While this pious man lay in the Gaillard dungeons, the insults heaped upon him, the harshness of the prison, and the almost certain death which threatened him, had given his faith a new life; so that when the castellan had released him from his bonds, he inwardly vowed that he would make his deliverance accelerate the triumph of the Gospel. He had scarcely reached home, when he wrote to Anthony Froment, the evangelist, whose church had been the market-place, and whose pulpit a fishwife’s stall, and conjured him to return.

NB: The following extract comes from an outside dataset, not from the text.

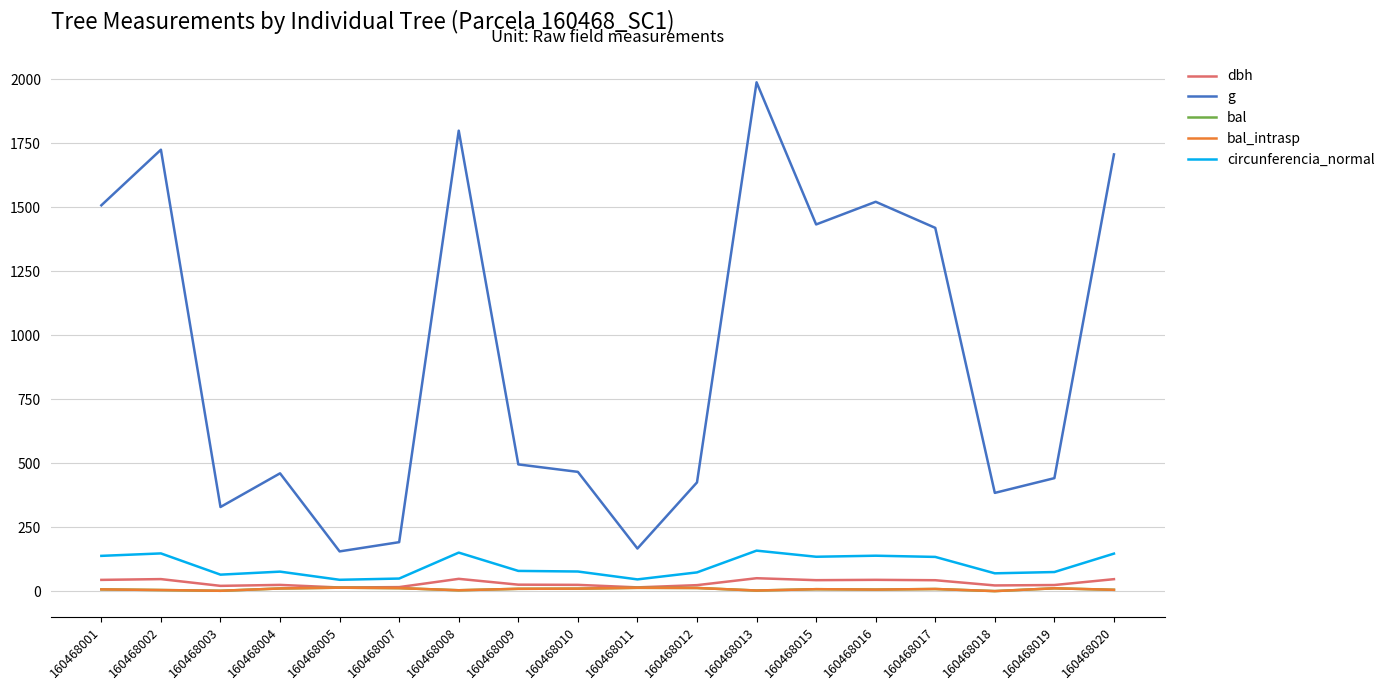

Which series changed the most between 160468019 and 160468020?

g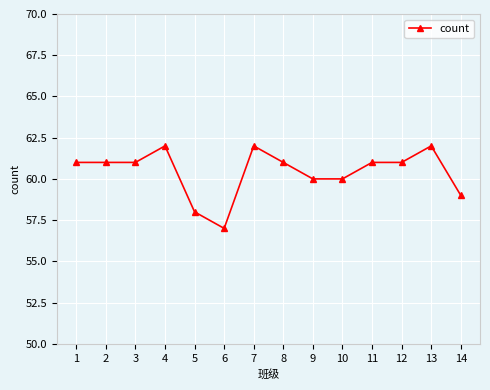

Where is the data nearest to the value 59?

14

The latter did not hesitate, and knowing that the struggles which awaited him there were beyond the strength of one man, he invited one of the brethren from Paris, and at that time in the Pays de Vaud to accompany him. This was Alexander Canus, called also Dumoulin. One day, therefore, Aimé and Claudine Levet saw the two evangelists arrive. One lodged with them at St. Gervais on the right bank, and the other at Claude Salomon’s, near the Molard, on the left bank; being thus quartered in the two parts into which the city was divided, they could share the labor.

Salomon, who shared with Levet the honor and danger of receiving the evangelists, was as gentle as his friend Maisonneuve was quick and often violent. One day, shortly after the bishop’s flight, the latter saw in front of him in the street two of the bishop’s partisans, whom he suspected to be getting up some conspiracy; his blood boiled at the sight, and he exclaimed: ‘there are so many traitors here.... My fingers itch to be at them.’[[407]] A sense of duty, however, restrained him, and he did nothing. But Salomon was calm and full of charity and compassion: he felt none of these passing ebullitions, and thought only of visiting the sick and the poor, and sheltering strangers whom the Romish persecutions drove to Geneva. ‘These poor refugees,’ he said, ‘are more destitute than all the rest.’ His wife, ‘neither dainty nor nice,’[[408]] lavished her cares on them. They were the Gaius and Dorcas of Scripture.